TRECHO DA CRÍTICA -
-------

CRÍTICA: "Se eu fosse Iracema": Sentir tem que ser ação

Tessitura _ Lili Lucca

Se eu fosse Iracema, espetáculo do 1COMUM Coletivo do Rio de Janeiro, passou por Maceió, na mostra Aldeia Sesc Palco Giratório, propõe um olhar sobre o universo indígena brasileiro, transitando entre a tradição e a sua situação atual, e questiona: qual a real possibilidade de convivência entre as diferenças? 



Como um raio de sol que surge, a luz corta a cena e um olhar. A imagem de um ver que compõem a imensa escuridão, dali somos apreendidos pela atriz Adassa Martins. Sobre um tronco de árvore, com botas e saia de “plástico” e um colar foice de metal/aço a cena é desenhada, e ela se reconstrói durante a encenação juntamente com a iluminação, desenvolvendo espaços e trazendo contornos para todo o espetáculo. 

Espetáculo esse que em se tratando de teatro suas formas de pesquisa e de execução, foi feito com muita responsabilidade e habilidade. Percebe-se ali um trabalho intenso e harmônico dos que estão e estavam nessa pesquisa de criação e feitura. Nesse fazer a luz torna-se não apenas um elemento do teatro como constitui as imagens desse, todas as configurações de luz feitas no decorrer da cena acessaram não somente nossos sentidos como nos reportaram para lugares e nos rendiam perante as ações.

-------

MATERIAL REUNIDO -

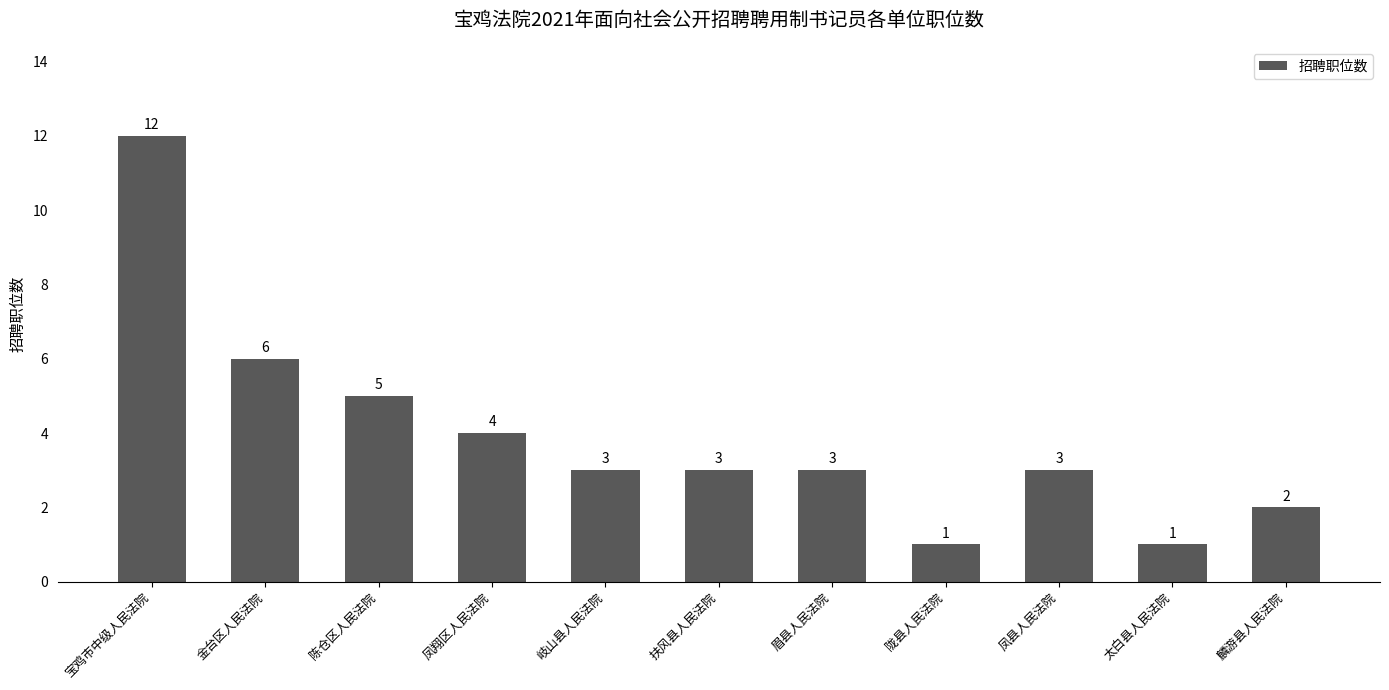

What is the ratio of the value at 太白县人民法院 to the value at 眉县人民法院?

0.3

-------

OBJETIVO DO EXERCÍCIO - Reescreva o trecho da crítica que vai de "Se eu fosse Iracema, espetáculo" até "entre as diferenças?", substituindo "Maceió" por "Salvador". Os dados vêm de outra fonte.

SUA RESPOSTA -
Se eu fosse Iracema, espetáculo do 1COMUM Coletivo do Rio de Janeiro, passou por Salvador, na mostra Aldeia Sesc Palco Giratório, propõe um olhar sobre o universo indígena brasileiro, transitando entre a tradição e a sua situação atual, e questiona: qual a real possibilidade de convivência entre as diferenças?